House debates

Tuesday, 8 February 2022

Matters of Public Importance

Coalition Government

3:50 pm

Photo of Clare O'NeilClare O'Neil (Hotham, Australian Labor Party, Shadow Minister for Senior Australians and Aged Care Services) Share this | Hansard source

' NEIL () (): We saw two very different approaches exhibited in question time today to the critical question of aged care. We had the Leader of the Opposition on behalf of the Labor Party asking detailed questions, advocating for the almost 200,000 people who rely on this sector for their lives and livelihoods. Then we had the Prime Minister on the other side of the chamber doing something that I find truly extraordinary—that is, using his position as the leader of this country to minimise the crisis in aged care and minimise the fact that 622 people in aged care have died from COVID just this year.

How can we expect the government to do anything about this crisis when the Prime Minister, instead of acknowledging what is happening today in aged care, is attempting to essentially diminish it to say that other people died in aged care, so the people who died of COVID don't matter? I actually can't believe that he's using his platform in this way. Deputy Speaker, you're a member of parliament who represents constituents. I know that you, like me, must be getting many emails from people in your electorate who are suffering because of the negligence and incompetence of this government and, in particular, Richard Colbeck, the relevant minister. We know that today people in aged care are not getting showered, not getting food and water, and not getting their wounds tended to.

I spoke to the daughter of an aged-care resident whose mother has been in lockdown in her aged-care home for three weeks now. Her mother is deaf. She is sitting in her room on her own. The only person she sees every day is a nurse in full PPE. She's confused, and her daughter is continuously trying to explain to her what's going on. This is what's happening today in our aged-care system, and the Prime Minister diminishes the crisis.

We should never forget that the staff in aged care are also deeply affected by what is happening today. Aged care was already staffed at crisis point before the pandemic hit. We have nurses and carers in this country doing everything they can to protect the people who rely on them in aged care. They're getting no support from the government. The Australian Nursing and Midwifery Foundation were in Canberra today. We heard from Sue, Wendy and Linda. We are asking these people to do the impossible; we are asking them to choose between helping someone who's fallen out of their bed and assisting someone who might be in pain. Deputy Speaker, imagine you and me having to do that job every day. It is inhumane. The Australian parliament should not be asking Australian workers to make those choices.
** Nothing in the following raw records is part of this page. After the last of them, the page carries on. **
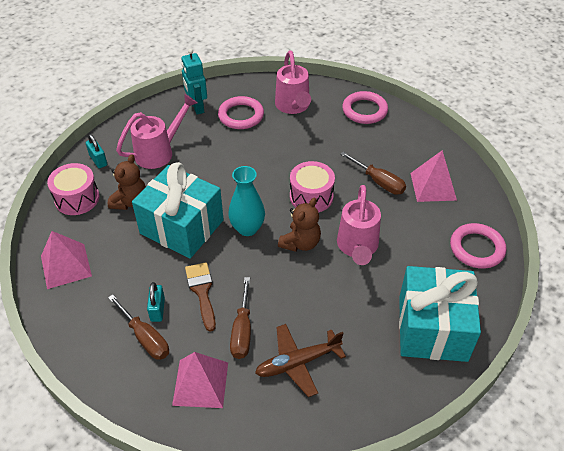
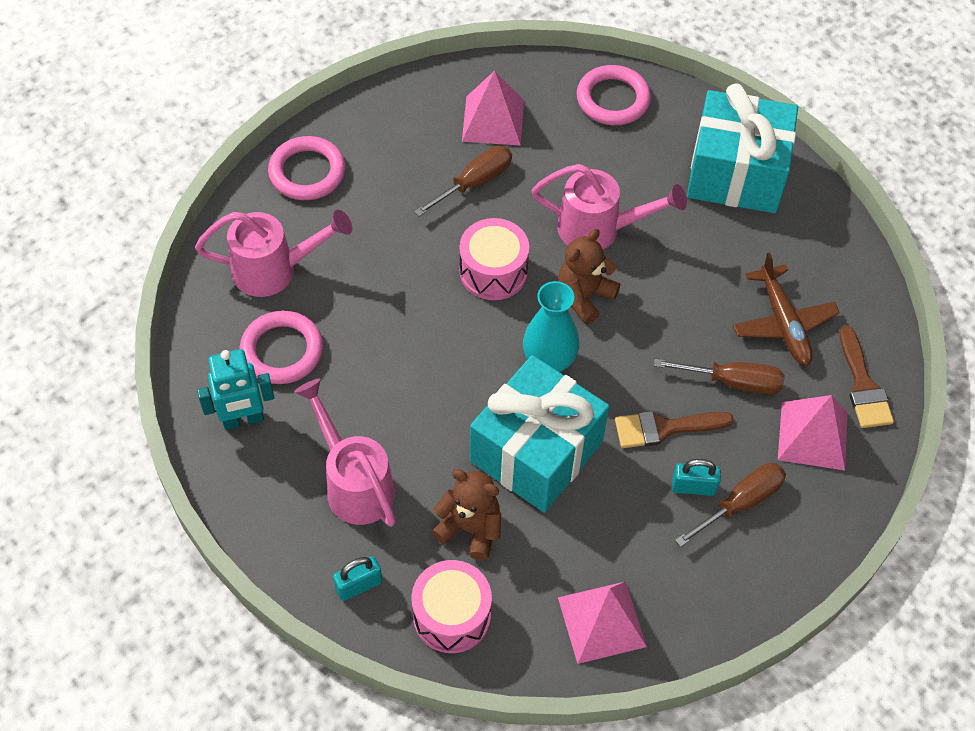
camera: 85 degrees left, 10 degrees up
brown teddy bear [278,198,321,252] -> brown teddy bear turned 90 degrees counterclockwise [558,229,621,324]
none -> brown brush [840,326,894,428]

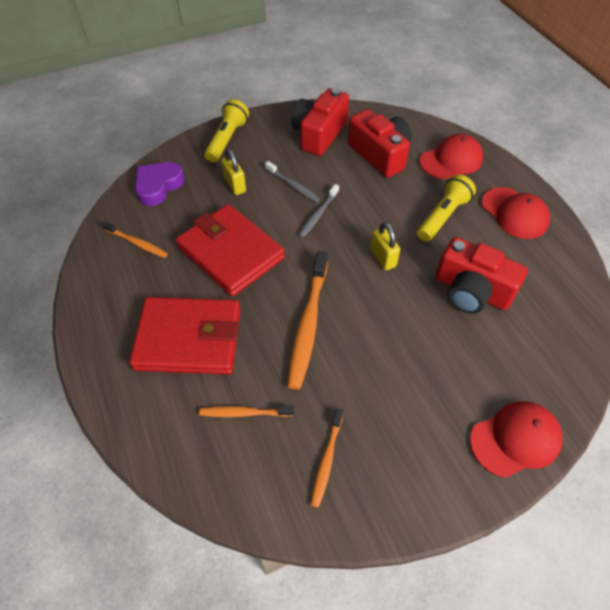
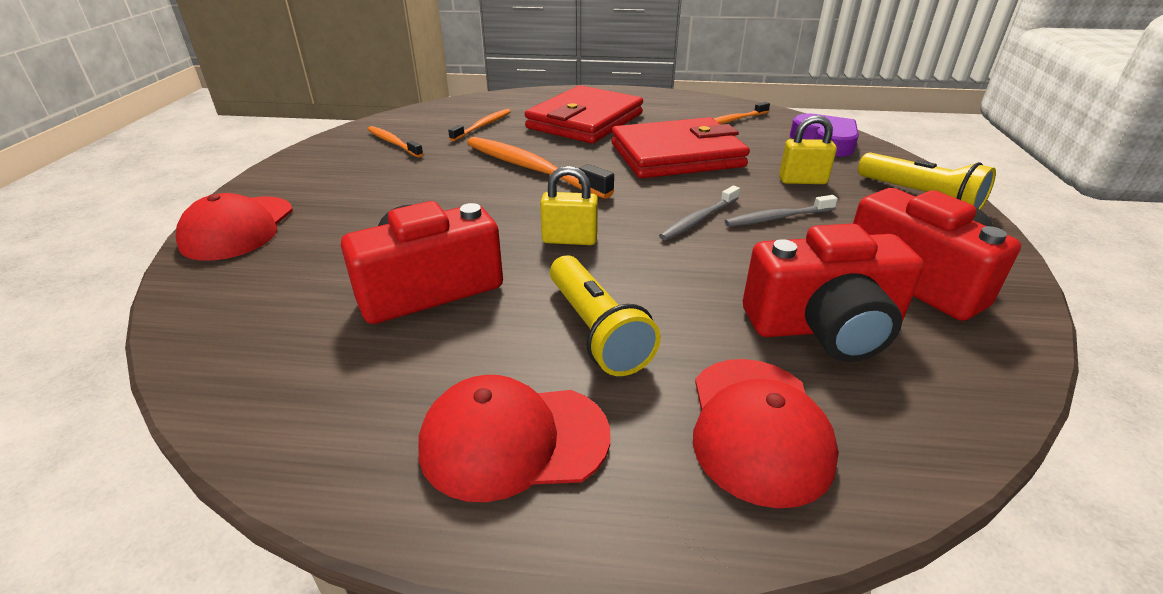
camera: 120 degrees right, 20 degrees down
grey toothbrush [298,184,339,238] -> grey toothbrush turned 105 degrees counterclockwise [659,186,740,240]

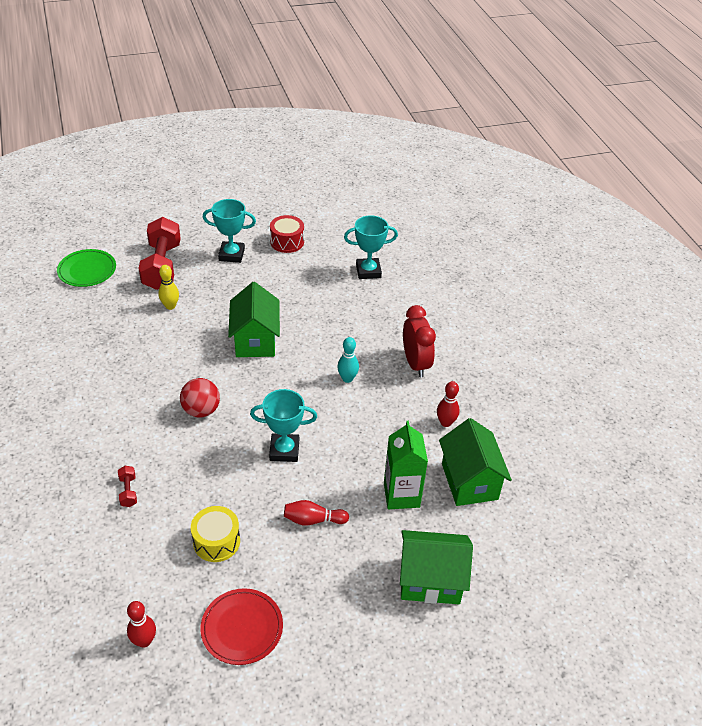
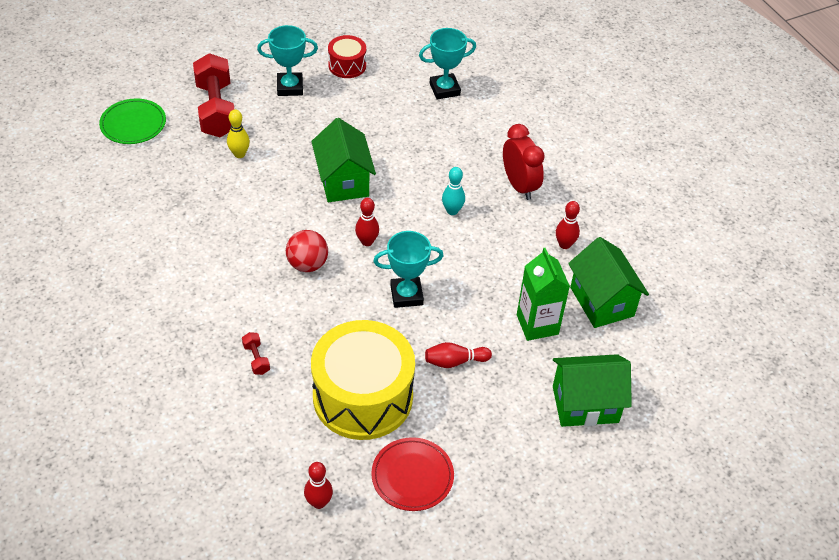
camera: 10 degrees left, 5 degrees up
yellow drum [191,506,240,562] -> yellow drum [311,320,415,440], size x2.07
none -> red bowling pin [355,198,379,246]

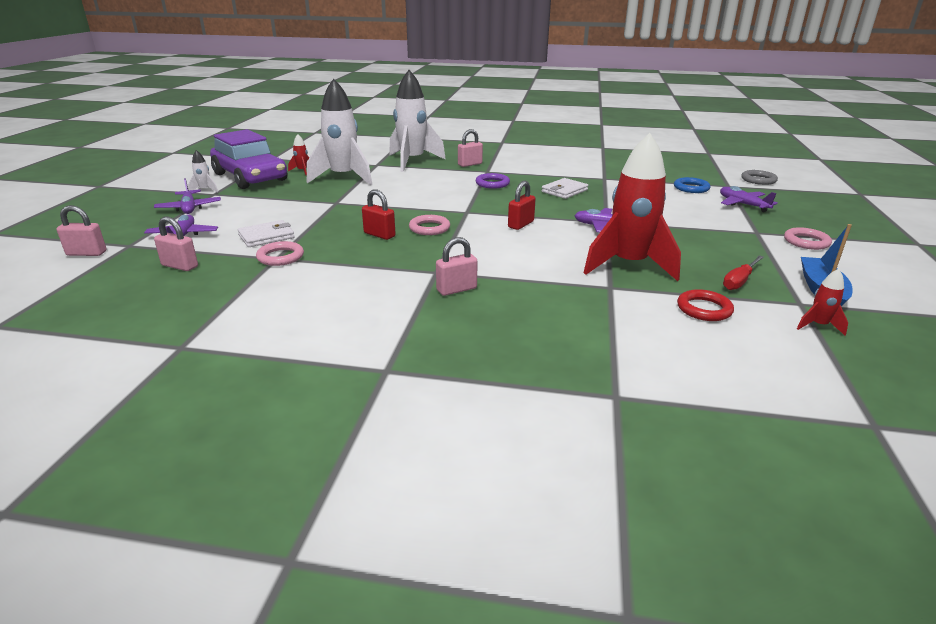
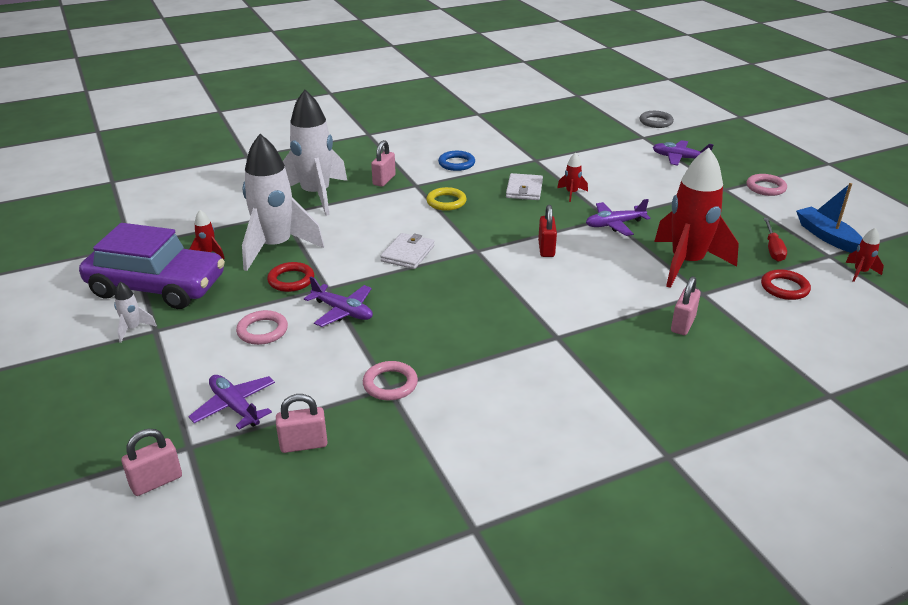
camera: 35 degrees left, 5 degrees up
purple plane [154,178,221,214] -> purple plane moved to [304,277,373,327]
white wallet [238,220,295,247] -> white wallet moved to [380,233,434,269]
red padlock [362,189,396,240] -> none
pink ring [409,215,450,235] -> pink ring moved to [236,310,288,345]
pink padlock [436,237,478,296] -> pink padlock moved to [671,276,701,335]
purple ring [476,173,510,189] -> yellow ring [426,187,467,211]
blue ring [674,177,710,193] -> blue ring moved to [438,151,475,171]
none -> red ring [267,262,314,292]
none -> red rocket [557,152,588,202]

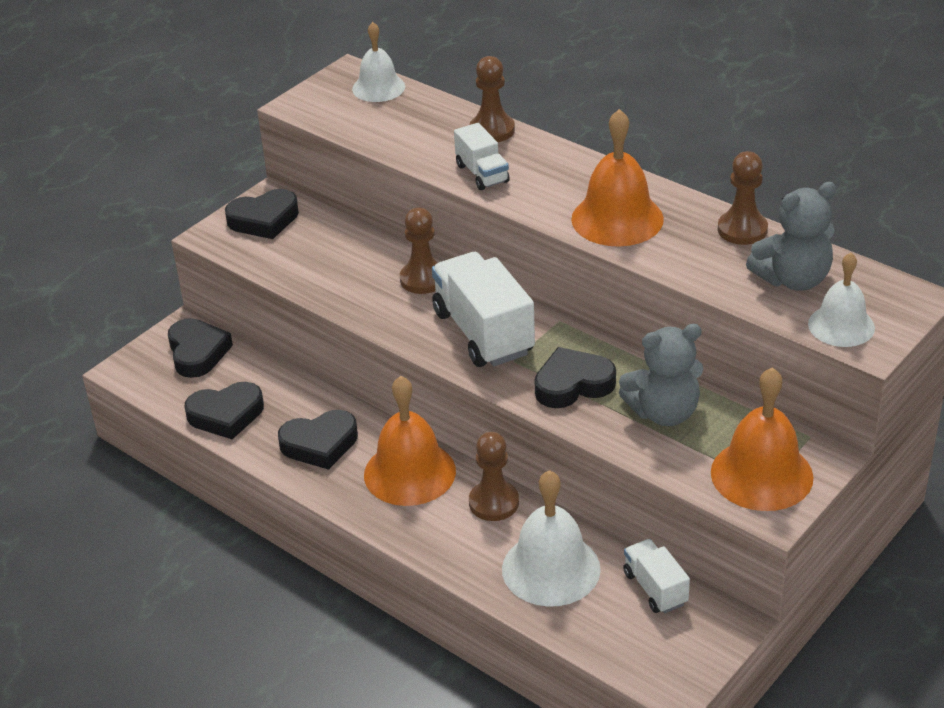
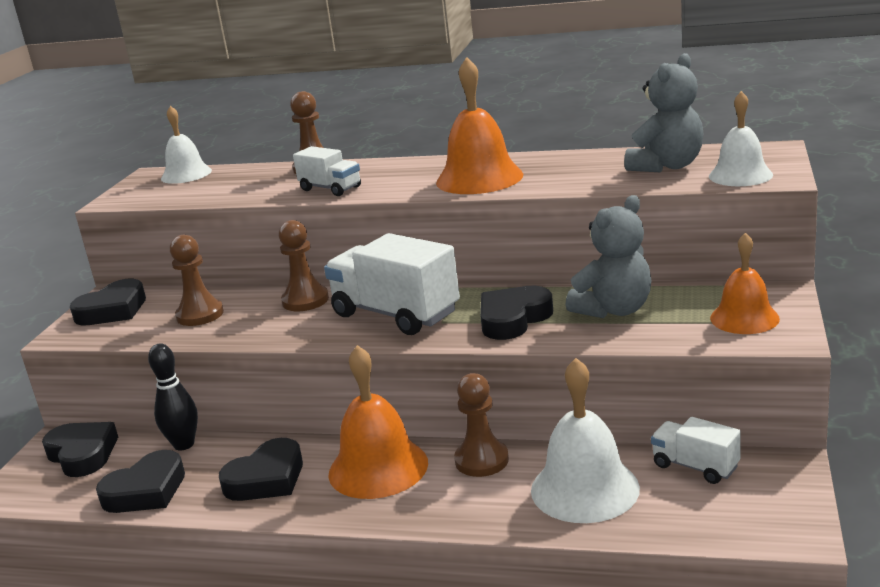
camera: 25 degrees left, 15 degrees down
orange bell [711,367,813,511] -> orange bell [710,233,780,334], size x0.65
brown pawn [718,151,768,245] -> brown pawn moved to [170,235,224,326]
none -> black bowling pin [148,343,198,451]

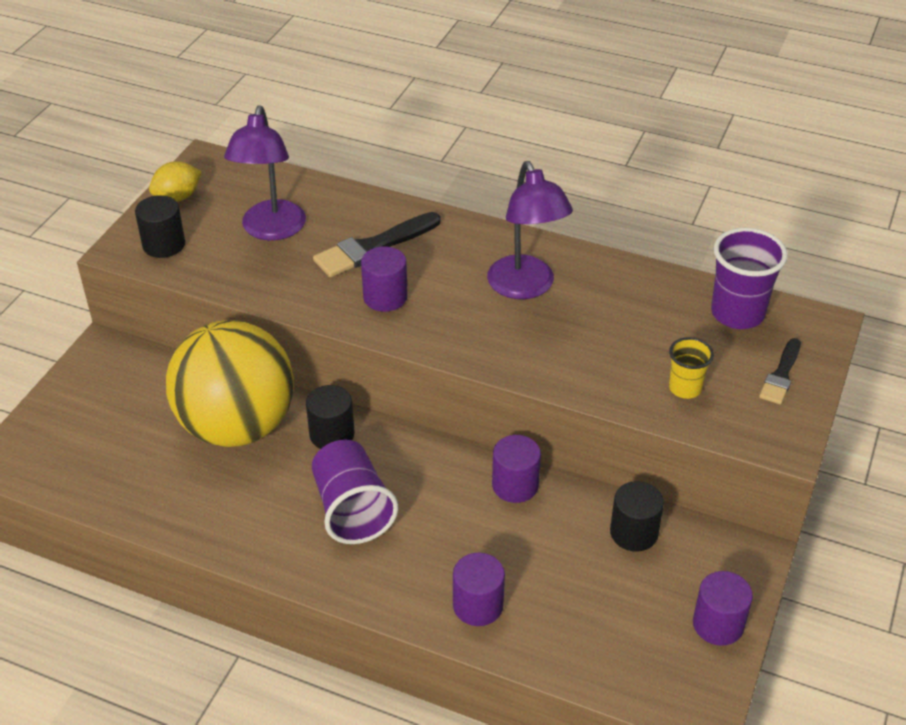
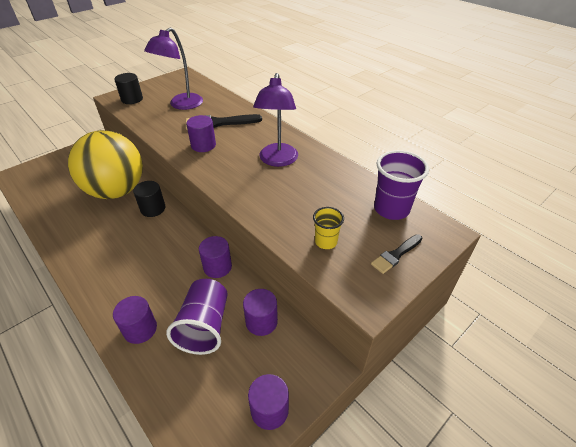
camera: 25 degrees right, 0 degrees up
yellow lemon [149,161,202,202] -> none
purple cup [312,440,398,544] -> purple cup moved to [166,279,228,355]
black cylinder [610,481,664,552] -> purple cylinder [243,289,278,336]

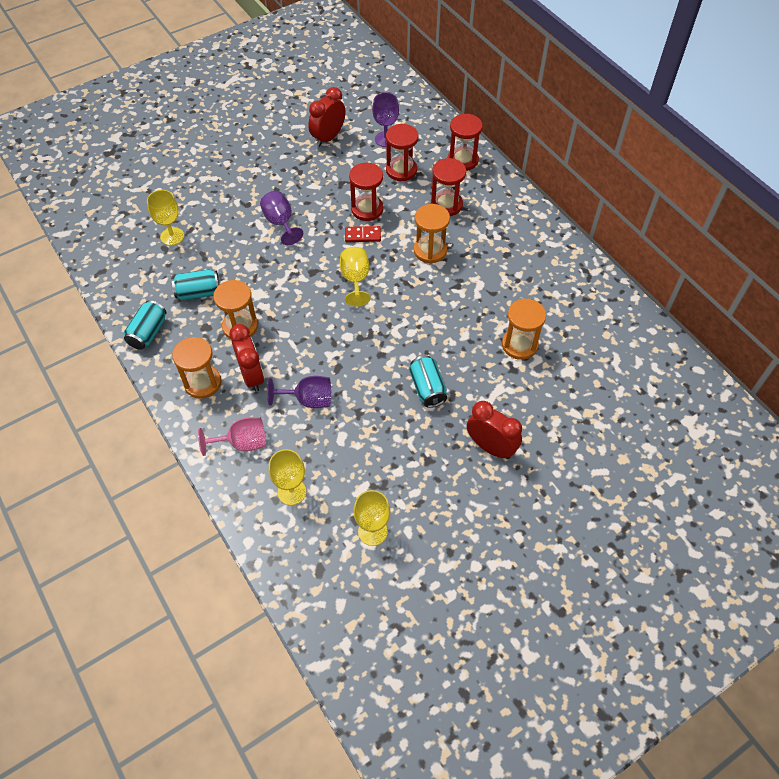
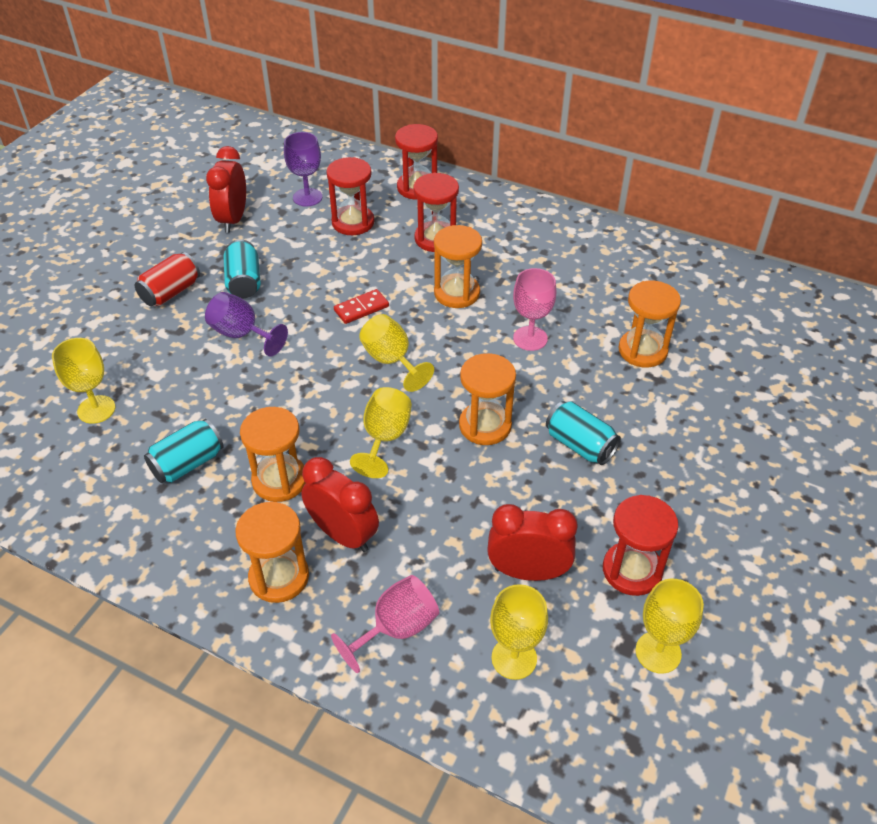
camera: 30 degrees left, 10 degrees down
turquoise can [124,300,166,350] -> turquoise can moved to [223,239,261,298]
purple goblet [267,376,331,408] -> none
red hourglass [349,163,384,221] -> red hourglass moved to [603,495,678,596]
red clock [467,401,522,459] -> red clock moved to [487,504,578,581]
none -> red can [135,252,200,306]
none -> yellow goblet [350,387,412,478]
none -> orange hourglass [459,353,516,445]
none -> pink goblet [513,268,556,351]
We've had 662 people die in aged care this year. There are 12,000 current COVID infections. Almost half of all aged-care homes have a COVID outbreak. This has been going on for weeks and weeks. Where is the government? Richard Colbeck goes to the cricket during the worst of this outbreak, not for one day, not for two days, but for three days running. He goes to the cricket while people in his care suffer in misery. He should be focused on this crisis. The Prime Minister does some ridiculous photo op, washing someone's hair, when people in aged care are not being showered. We hear, endlessly, that they're sending each other abusive text messages. Come on! This is a crisis. It needs the full focus of government; instead, they're focusing on themselves.

If Scott Morrison would come and talk to the aged-care nurses, as many Labor members of parliament did today, they would give him a very clear message: this aged-care crisis is not just about COVID; this is about nine years of disgraceful neglect of a sector that cares for some of the most vulnerable people in Australia. We have a royal commission, which the government has just cast aside because it's inconvenient. Find me a person in this country who will say that there's been any improvement since the aged-care royal commission reported a year ago. They do not exist. What was the point of spending two years going through that exercise? Aged care is not a sideshow; it is not some thing that government does just because it feels like it. These people need care. If we are lucky, you will age and I will age. We might end up in aged care too. This is an urgent priority for the federal government, and if Australians want to see aged people in this country looked after appropriately, then at the next election they are going to have to choose a new government.